Nyathi J specifically referred to the principles set out in Plascon-Evans Paints Ltd v Van Riebeeck Paints [3] and held that the respondent’s version could not be rejected as far-fetched or untenable.
The Court also rejected the applicant’s reliance on section 20(7) of the Companies Act 71 of 2008, which permits a person dealing with a company in good faith to presume that the company has complied with all formal and procedural requirements. While the Court accepted that this may be a relevant consideration at the level of “commercial probability”, it nevertheless found that the issue of authority remained genuinely disputed on the papers.

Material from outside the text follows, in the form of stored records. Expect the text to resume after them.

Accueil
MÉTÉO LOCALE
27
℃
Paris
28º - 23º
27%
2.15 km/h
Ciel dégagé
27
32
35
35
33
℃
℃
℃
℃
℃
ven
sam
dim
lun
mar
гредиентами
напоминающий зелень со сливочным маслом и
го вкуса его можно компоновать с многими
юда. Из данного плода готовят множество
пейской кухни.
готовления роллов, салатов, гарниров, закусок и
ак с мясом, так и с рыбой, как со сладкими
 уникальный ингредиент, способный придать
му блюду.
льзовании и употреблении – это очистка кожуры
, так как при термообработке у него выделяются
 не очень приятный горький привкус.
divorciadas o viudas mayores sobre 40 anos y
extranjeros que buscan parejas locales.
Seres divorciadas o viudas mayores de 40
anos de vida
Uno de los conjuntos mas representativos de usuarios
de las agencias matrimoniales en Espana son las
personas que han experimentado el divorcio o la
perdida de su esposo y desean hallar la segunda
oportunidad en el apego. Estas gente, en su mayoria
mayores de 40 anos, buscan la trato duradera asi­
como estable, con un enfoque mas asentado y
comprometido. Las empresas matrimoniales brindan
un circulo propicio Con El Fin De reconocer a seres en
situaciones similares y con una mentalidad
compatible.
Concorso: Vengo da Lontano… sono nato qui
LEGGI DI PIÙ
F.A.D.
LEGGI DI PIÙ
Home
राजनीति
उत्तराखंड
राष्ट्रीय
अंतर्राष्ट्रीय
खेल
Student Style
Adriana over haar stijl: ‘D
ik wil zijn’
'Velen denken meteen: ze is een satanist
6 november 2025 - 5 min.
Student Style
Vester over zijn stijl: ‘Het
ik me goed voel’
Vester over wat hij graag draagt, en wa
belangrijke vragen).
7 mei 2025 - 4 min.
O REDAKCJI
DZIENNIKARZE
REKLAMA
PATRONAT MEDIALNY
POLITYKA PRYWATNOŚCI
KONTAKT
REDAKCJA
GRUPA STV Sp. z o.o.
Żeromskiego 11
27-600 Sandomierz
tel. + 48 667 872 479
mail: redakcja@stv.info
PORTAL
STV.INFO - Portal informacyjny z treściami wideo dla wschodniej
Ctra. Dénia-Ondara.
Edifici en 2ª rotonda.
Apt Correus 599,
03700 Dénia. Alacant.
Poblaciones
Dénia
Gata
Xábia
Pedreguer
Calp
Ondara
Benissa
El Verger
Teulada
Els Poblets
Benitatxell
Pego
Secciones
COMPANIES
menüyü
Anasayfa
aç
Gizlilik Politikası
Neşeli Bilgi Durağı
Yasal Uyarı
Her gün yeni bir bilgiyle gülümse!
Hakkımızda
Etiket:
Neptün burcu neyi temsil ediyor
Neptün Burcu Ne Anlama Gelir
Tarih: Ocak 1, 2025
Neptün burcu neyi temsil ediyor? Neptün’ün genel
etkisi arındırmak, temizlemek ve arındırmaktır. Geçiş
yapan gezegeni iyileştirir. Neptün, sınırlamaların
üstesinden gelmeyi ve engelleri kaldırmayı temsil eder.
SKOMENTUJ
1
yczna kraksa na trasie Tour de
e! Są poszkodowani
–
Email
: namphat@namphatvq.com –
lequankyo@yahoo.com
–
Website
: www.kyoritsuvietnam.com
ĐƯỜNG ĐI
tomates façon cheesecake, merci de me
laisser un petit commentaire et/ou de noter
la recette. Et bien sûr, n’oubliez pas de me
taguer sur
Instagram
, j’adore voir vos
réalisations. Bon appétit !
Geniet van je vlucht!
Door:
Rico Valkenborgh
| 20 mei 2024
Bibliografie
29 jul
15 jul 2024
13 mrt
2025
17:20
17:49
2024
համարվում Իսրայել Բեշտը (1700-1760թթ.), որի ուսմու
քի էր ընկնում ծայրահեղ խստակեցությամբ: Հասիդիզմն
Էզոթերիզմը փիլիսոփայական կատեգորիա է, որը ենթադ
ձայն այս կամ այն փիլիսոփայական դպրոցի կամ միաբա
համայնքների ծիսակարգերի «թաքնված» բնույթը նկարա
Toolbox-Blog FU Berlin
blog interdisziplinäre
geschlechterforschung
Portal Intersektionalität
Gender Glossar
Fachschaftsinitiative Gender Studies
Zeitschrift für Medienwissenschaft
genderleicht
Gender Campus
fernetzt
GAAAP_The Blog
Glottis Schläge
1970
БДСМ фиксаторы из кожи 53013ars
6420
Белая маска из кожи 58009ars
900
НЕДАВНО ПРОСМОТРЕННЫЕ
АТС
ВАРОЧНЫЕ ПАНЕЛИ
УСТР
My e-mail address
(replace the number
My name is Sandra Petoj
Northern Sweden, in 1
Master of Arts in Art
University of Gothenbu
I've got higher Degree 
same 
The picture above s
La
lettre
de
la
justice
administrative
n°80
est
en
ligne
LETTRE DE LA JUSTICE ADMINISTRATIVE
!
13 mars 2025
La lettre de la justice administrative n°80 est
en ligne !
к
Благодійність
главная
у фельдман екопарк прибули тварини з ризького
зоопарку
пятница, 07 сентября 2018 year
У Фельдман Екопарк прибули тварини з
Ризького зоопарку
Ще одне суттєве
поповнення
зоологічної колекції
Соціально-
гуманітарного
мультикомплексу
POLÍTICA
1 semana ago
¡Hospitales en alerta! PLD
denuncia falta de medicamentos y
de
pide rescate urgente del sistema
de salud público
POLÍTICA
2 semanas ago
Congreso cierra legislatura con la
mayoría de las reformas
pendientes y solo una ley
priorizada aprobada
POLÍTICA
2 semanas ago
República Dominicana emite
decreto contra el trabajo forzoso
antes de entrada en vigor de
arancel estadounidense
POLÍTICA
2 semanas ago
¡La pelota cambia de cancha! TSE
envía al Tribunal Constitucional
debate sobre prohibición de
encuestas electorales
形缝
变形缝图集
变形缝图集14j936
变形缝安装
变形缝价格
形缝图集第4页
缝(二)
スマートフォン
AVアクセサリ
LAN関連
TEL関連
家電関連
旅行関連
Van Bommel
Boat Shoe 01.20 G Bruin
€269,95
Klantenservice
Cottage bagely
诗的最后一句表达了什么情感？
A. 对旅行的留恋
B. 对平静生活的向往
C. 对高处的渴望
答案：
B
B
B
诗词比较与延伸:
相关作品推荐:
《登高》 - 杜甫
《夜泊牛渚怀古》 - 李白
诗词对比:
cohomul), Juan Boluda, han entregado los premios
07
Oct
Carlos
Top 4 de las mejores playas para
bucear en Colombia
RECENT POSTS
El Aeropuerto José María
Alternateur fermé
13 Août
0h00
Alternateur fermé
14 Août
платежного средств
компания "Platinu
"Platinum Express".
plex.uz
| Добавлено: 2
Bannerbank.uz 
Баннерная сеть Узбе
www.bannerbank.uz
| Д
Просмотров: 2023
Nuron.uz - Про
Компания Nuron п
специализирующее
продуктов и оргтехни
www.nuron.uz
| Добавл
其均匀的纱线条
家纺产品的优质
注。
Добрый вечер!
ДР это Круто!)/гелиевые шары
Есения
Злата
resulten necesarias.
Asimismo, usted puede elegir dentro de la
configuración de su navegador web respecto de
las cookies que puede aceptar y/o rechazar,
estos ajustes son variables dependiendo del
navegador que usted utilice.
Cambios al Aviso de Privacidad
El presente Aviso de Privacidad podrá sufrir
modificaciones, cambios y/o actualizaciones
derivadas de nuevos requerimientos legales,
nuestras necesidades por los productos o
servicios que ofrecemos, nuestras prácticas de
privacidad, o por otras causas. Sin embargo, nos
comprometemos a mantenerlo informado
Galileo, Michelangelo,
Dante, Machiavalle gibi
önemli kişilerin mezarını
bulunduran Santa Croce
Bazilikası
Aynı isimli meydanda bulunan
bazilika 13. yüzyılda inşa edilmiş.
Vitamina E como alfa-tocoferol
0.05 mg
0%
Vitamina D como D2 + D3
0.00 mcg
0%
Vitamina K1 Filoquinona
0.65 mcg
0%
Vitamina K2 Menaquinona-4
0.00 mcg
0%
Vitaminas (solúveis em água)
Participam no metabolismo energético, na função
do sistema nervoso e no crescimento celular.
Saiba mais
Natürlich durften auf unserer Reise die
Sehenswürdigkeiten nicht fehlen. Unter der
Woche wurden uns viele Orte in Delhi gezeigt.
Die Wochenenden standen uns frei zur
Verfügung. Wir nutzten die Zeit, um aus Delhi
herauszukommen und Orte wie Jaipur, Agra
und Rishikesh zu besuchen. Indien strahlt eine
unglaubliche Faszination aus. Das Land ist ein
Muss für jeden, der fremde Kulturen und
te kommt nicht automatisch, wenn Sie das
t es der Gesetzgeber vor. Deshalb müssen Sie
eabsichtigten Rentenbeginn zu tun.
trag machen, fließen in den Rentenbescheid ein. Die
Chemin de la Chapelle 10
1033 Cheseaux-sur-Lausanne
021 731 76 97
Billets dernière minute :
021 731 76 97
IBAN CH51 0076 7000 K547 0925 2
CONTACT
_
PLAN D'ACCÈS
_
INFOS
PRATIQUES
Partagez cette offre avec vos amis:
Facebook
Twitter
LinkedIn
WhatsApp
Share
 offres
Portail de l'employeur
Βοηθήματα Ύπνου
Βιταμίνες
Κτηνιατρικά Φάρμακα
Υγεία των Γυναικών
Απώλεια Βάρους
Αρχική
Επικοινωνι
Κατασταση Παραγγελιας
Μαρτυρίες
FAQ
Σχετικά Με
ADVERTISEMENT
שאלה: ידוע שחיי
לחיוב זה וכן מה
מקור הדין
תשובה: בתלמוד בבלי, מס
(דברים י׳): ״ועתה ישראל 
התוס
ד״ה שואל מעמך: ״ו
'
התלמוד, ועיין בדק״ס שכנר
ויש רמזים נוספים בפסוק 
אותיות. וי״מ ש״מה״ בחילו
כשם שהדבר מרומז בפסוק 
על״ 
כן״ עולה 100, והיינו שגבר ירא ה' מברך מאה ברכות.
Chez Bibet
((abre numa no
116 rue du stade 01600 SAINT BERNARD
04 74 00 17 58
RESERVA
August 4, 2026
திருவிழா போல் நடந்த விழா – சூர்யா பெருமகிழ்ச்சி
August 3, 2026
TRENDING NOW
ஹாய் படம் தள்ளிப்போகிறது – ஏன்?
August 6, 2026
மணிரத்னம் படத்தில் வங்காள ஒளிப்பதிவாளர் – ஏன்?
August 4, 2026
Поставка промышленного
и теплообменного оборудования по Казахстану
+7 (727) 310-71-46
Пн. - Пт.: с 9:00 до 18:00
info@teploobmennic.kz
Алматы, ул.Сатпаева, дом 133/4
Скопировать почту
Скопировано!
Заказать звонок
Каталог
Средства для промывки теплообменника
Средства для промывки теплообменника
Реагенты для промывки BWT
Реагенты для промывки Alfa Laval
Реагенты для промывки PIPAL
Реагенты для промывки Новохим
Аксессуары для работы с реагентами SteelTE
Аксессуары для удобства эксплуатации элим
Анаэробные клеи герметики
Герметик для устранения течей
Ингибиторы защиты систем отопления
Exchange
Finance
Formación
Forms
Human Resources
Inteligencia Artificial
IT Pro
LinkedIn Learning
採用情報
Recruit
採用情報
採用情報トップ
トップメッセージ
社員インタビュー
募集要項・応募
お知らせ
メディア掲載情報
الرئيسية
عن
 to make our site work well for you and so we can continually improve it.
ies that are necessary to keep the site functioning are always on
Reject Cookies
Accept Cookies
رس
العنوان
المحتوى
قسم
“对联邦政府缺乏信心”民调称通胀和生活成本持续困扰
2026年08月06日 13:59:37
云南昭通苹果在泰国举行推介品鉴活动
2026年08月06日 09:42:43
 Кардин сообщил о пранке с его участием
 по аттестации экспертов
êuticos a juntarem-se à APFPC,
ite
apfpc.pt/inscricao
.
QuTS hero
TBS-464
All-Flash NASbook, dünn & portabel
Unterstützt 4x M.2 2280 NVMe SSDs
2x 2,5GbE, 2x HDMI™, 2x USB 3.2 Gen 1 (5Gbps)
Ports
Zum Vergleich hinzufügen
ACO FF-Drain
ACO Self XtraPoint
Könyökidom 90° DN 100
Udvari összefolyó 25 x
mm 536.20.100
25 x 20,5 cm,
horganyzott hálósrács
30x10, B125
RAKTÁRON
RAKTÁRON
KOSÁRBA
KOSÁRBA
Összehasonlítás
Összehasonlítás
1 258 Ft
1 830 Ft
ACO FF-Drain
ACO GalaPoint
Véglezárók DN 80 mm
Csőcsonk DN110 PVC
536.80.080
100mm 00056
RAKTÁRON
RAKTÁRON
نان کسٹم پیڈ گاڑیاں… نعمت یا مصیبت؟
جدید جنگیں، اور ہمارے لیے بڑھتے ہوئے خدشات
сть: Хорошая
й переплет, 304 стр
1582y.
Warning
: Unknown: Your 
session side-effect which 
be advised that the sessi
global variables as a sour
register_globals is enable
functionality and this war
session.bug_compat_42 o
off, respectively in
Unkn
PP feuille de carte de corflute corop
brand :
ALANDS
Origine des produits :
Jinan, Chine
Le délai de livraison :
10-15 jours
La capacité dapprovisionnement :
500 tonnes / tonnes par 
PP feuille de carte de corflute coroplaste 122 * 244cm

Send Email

Equally significant was the Court’s treatment of vagueness and certainty of contractual terms. The respondent argued that the alleged agreement failed to specify either a fixed rental amount or an ascertainable mechanism by which the rental could be determined. The Court found that this was not a contrived defence. Instead, it constituted “a substantive contractual contest unsuited to motion liquidation proceedings”.
The judgment repeatedly emphasises the limited role of winding-up proceedings in the resolution of contractual disputes. Nyathi J noted that winding-up proceedings are not designed to resolve material disputes concerning the existence of indebtedness and reaffirmed that where a debt is bona fide disputed on reasonable grounds, the creditor’s remedy lies in action proceedings.
Perhaps the most striking passage in the judgment appears in paragraph 19, where the Court stated that contested issues of authority, contract formation, and essential terms should be ventilated by way of action proceedings “with oral evidence and discovery, not the blunt instrument of corporate death by winding-up”.
That phrase captures the policy rationale underpinning the Badenhorst principle. Liquidation proceedings carry severe commercial consequences and are not intended to operate as procedural leverage in ordinary commercial disputes.
Notably, however, the Court stopped short of criticising the applicant’s conduct as abusive or vexatious. Nyathi J accepted that the applicant had relied on a documentary trail, invoices, and a certificate of balance, “often invoked in commerce”. The Court accordingly refused to grant punitive costs and instead ordered costs on the ordinary party-and-party scale.
The judgment serves as a timely reminder that creditors considering liquidation proceedings must carefully assess the underlying contractual foundation of their claims before invoking the insolvency process. Disputes relating to authority, contract formation, certainty of essential terms, or enforceability may well render liquidation proceedings inappropriate, even where invoices have been rendered, services performed, and partial payments made.
For insolvency practitioners and commercial litigants alike, the judgment is a reaffirmation that the Badenhorst principle remains firmly embedded in South African insolvency law, and that the courts will continue to guard against the use of winding-up proceedings as a substitute for ordinary action proceedings.
[1] Maralco Business Advisors CC t/a Maralco Plant Services v GMK Civils (Pty) Ltd (2026) ZAGPPHC (20 April 2026).
[2] Badenhorst v Northern Construction Enterprises (Pty) Ltd 1956 (2) SA 346 (T).
[3] Plascon-Evans Paints Ltd v Van Riebeeck Paints[3] (Pty) Ltd 1984 (3) SA 623 (A).